■ Problem: Copy out exactly the lines spanning the line with "middle mcp: (189, 194)" to the line with "index dip: (322, 202)", inclusive, from the data underneath, with no pictures.

■ Extracted information:
********************
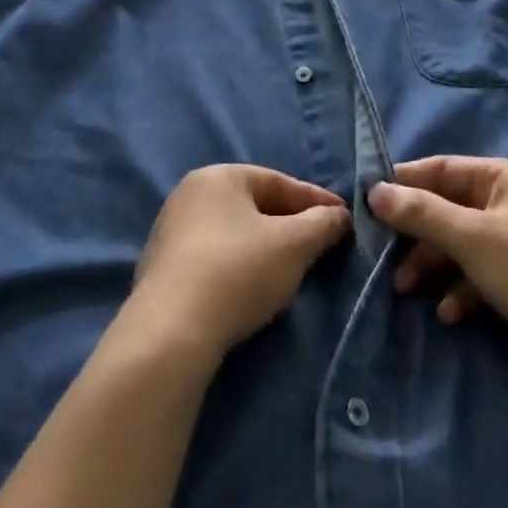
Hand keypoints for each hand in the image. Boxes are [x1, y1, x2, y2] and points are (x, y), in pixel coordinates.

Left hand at [128, 165, 349, 361]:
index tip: (344, 219)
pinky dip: (240, 265)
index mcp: (218, 176)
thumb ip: (323, 223)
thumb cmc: (239, 271)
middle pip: (254, 205)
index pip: (279, 181)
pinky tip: (254, 286)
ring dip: (265, 246)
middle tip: (321, 243)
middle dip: (291, 223)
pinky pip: (214, 256)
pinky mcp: (163, 267)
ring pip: (234, 232)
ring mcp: (171, 231)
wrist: (172, 330)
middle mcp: (189, 194)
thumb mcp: (294, 244)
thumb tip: (340, 215)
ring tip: (292, 267)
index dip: (316, 200)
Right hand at [369, 156, 507, 406]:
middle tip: (382, 257)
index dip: (403, 183)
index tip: (366, 203)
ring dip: (433, 265)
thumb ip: (422, 213)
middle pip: (448, 208)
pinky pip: (480, 274)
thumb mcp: (474, 239)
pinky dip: (461, 289)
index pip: (441, 168)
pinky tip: (450, 313)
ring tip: (407, 290)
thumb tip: (374, 190)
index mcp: (505, 177)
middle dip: (416, 234)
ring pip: (461, 244)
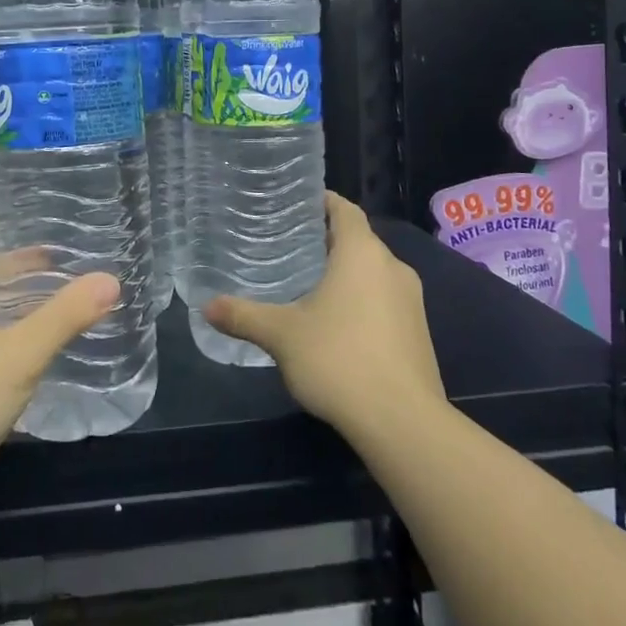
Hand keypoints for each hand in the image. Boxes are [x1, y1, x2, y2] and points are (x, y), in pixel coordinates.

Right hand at [203, 192, 444, 445]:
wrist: (403, 423)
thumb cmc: (339, 360)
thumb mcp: (281, 335)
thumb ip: (243, 316)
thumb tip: (207, 306)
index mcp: (362, 253)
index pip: (345, 209)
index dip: (322, 202)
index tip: (295, 205)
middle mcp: (392, 267)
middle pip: (358, 240)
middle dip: (326, 241)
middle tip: (288, 247)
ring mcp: (411, 301)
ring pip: (373, 272)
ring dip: (345, 273)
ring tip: (307, 284)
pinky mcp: (418, 332)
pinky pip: (384, 300)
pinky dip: (361, 300)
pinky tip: (336, 324)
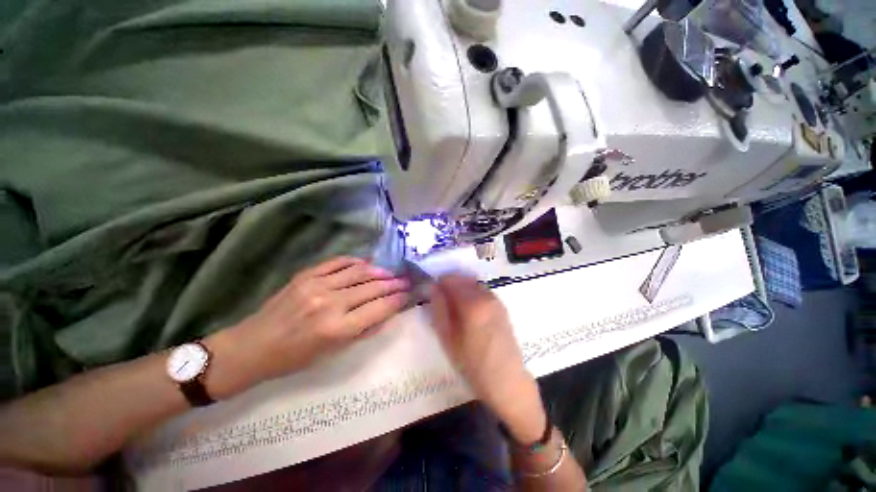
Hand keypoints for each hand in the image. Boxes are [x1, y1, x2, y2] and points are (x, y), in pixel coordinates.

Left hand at [207, 257, 409, 395]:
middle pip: (372, 288)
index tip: (408, 294)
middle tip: (405, 280)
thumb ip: (363, 331)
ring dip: (379, 271)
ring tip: (390, 272)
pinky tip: (366, 263)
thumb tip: (387, 313)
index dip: (397, 300)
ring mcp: (316, 285)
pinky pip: (337, 263)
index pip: (378, 308)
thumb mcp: (333, 354)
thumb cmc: (294, 359)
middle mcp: (330, 303)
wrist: (252, 347)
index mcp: (337, 329)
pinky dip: (355, 261)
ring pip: (359, 272)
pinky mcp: (305, 275)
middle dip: (393, 283)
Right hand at [428, 274, 546, 443]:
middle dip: (450, 284)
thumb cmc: (472, 363)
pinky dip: (472, 293)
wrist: (506, 380)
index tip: (433, 292)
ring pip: (473, 284)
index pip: (451, 280)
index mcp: (472, 303)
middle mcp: (486, 295)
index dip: (439, 283)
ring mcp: (496, 300)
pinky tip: (468, 311)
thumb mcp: (448, 338)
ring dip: (461, 288)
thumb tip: (434, 287)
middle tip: (441, 299)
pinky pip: (482, 291)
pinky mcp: (501, 306)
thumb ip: (439, 309)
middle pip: (463, 279)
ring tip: (454, 306)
********************
■ Response box:
middle mcp: (189, 194)
thumb mcp: (294, 244)
thumb tip: (340, 215)
ring tip: (292, 267)
index dip: (316, 200)
Right hand at [369, 156, 507, 406]:
middle tip: (382, 257)
index dip: (403, 183)
index tip: (366, 203)
ring dip: (433, 265)
thumb ip: (422, 213)
middle pip: (448, 208)
pinky pip: (480, 274)
thumb mcp: (474, 239)
pinky dip: (461, 289)
index pip: (441, 168)
pinky tip: (450, 313)
ring tip: (407, 290)
thumb tip: (374, 190)
index mcp: (505, 177)
middle dip: (416, 234)
ring pip: (461, 244)
Hand keypoints for each hand in the image. Boxes are [x1, y1, x2, y2] and points are (x, y), in pixel coordinates.

Right hand at [203, 192, 444, 445]:
wrist: (403, 423)
thumb cmc: (339, 360)
thumb mcp: (281, 335)
thumb ip: (243, 316)
thumb tip: (207, 306)
index mcp: (362, 253)
index pip: (345, 209)
index dip: (322, 202)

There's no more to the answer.